Despite repeatedly writing and talking about materialism and the risks of pursuing more, I'm also human. I got bit by the jealousy bug last night! The boys were invited to swim at a friend's house, which was quite thoughtful of the host family. When I arrived to drop them off, I was met with the backyard pool of all backyard pools. Wow, this thing was stunning: waterslide, basketball hoop, tons of seating, an outdoor living room (with a massive TV), a built-in kitchen.....the whole works! Just the pool area alone probably cost more than my house is worth. My immediate reaction was jealousy.

Then, as I always do, I took a step back and looked myself in the proverbial mirror. We all have choices. Do I really want that pool? Do I really want that house? Is that what I really want? If so, why am I not pursuing it? If having xyz is so important, I should react and act accordingly.

Then, I ask myself one more question: "But at what cost?" For every decision or pursuit, there's a cost. There's no free lunch. For every dollar we spend on one thing, there's one less dollar to spend somewhere else. For every hour invested in something, there's one less hour to invest elsewhere.

So, I suppose I could endeavor to have a house with a pool like theirs. That's on the table. But at what cost? Here are a few costs off the top of my head:

  • I'd probably need to use most (or all) of the liquid savings we built for other purposes.

  • I'd probably be forced to abandon my current career path in exchange for a higher-paying job that would support the necessary house payment.

  • Our generosity would probably fall off a cliff.

  • We would probably lose the flexibility and freedom our current life structure provides.

  • We'd probably lose the ability to freely travel like we do now.

When I look in the mirror and ask myself the "but at what cost?" question, that pool suddenly doesn't feel as appealing as it did in the moment.

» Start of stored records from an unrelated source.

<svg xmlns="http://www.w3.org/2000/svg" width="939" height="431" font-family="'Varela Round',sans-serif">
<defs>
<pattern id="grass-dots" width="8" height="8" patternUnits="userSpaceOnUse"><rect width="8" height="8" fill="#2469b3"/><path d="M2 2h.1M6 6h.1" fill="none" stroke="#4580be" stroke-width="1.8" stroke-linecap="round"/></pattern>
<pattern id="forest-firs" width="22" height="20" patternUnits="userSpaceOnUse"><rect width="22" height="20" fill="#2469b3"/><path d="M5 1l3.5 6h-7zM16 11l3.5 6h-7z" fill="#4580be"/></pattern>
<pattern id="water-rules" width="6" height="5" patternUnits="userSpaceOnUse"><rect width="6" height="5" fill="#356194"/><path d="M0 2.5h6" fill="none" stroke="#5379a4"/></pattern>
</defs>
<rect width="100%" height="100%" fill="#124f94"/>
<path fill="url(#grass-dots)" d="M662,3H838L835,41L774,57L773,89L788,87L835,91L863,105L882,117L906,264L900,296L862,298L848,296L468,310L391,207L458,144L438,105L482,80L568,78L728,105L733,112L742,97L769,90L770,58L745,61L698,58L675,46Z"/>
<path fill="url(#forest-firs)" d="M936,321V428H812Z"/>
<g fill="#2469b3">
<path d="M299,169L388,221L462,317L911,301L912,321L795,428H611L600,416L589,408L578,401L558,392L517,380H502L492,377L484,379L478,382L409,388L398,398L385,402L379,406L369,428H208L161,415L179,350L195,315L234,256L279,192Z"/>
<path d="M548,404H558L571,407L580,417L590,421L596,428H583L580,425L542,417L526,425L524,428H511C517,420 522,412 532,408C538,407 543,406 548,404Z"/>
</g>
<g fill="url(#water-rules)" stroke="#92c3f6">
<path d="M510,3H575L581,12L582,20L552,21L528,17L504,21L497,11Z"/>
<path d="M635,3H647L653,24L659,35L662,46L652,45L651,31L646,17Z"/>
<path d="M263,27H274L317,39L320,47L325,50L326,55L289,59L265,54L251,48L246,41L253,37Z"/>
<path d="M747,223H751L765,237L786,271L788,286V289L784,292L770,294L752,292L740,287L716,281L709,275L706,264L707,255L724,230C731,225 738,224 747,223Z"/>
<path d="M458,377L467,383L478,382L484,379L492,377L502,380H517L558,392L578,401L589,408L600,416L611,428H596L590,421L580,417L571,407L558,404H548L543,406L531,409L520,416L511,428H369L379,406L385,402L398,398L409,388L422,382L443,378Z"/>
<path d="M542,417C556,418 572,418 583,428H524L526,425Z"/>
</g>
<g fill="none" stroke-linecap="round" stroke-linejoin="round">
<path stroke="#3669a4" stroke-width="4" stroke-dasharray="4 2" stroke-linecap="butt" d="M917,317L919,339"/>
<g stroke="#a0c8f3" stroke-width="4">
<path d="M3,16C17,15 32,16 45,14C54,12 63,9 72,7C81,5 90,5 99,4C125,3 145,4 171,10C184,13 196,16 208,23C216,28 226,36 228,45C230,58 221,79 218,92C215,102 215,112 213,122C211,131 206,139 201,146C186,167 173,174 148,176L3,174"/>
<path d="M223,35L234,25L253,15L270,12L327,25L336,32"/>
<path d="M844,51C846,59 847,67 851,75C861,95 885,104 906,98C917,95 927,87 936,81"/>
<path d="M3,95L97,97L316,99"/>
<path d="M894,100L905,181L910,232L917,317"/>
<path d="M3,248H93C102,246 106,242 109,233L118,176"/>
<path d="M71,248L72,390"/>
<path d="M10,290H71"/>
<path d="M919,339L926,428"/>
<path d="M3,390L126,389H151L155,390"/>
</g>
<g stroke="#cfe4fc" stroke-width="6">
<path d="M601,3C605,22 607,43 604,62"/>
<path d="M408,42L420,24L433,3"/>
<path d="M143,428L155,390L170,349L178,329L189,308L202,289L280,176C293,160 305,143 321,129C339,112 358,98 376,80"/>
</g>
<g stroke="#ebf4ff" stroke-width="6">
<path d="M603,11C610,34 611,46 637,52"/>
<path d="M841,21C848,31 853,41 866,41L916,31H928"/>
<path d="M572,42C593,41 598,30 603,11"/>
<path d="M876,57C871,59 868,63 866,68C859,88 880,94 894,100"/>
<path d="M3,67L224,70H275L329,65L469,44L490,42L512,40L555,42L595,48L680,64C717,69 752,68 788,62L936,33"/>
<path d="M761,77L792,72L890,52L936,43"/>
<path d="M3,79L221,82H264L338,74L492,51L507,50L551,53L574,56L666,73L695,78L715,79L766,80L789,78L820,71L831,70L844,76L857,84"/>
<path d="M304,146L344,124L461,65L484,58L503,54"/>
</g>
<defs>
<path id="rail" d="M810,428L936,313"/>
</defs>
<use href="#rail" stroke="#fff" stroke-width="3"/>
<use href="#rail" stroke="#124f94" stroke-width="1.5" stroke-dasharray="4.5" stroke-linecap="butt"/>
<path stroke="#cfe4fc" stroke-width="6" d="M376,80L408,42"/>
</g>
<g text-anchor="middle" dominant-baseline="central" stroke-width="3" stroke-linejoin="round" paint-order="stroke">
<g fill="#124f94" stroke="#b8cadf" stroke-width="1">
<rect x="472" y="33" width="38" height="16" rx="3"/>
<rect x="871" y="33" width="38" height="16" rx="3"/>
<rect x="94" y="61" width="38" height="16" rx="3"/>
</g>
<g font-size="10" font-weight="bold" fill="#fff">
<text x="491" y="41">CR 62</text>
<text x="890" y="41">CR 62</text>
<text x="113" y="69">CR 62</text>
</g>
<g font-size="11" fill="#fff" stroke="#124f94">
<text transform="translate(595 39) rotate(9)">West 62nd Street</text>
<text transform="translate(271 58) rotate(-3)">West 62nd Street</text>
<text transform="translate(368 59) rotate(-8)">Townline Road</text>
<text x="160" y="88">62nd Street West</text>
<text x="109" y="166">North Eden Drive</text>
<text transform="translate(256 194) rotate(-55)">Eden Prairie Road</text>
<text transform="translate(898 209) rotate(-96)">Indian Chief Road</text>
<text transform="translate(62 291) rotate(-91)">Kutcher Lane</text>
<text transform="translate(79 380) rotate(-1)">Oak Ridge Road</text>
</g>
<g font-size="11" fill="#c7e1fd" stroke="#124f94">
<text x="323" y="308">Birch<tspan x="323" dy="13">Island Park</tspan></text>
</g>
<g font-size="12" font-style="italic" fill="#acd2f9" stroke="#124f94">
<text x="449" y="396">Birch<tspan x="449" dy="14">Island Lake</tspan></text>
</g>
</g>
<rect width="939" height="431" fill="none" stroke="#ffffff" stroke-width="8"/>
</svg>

It's not a matter of IF we will get bit by the jealousy bug, but WHEN. It's going to happen. As such, we must be ready to face it head-on. That's where the "but at what cost?" question can be so handy.

I don't have any negative feelings towards people who do things that make me jealous. After all, they are simultaneously making decisions that have their own costs. That's what makes all of this so personal. We each have choices to make.

It's not about making THE right choice. Instead, we should each pursue the right choice for us. The right choice for you and the right choice for me.

I know I'll get jealous again, but when I do, it will be another opportunity for me to look in the mirror and ask myself if I'm truly pursuing the life I'm meant to live. That's a gift!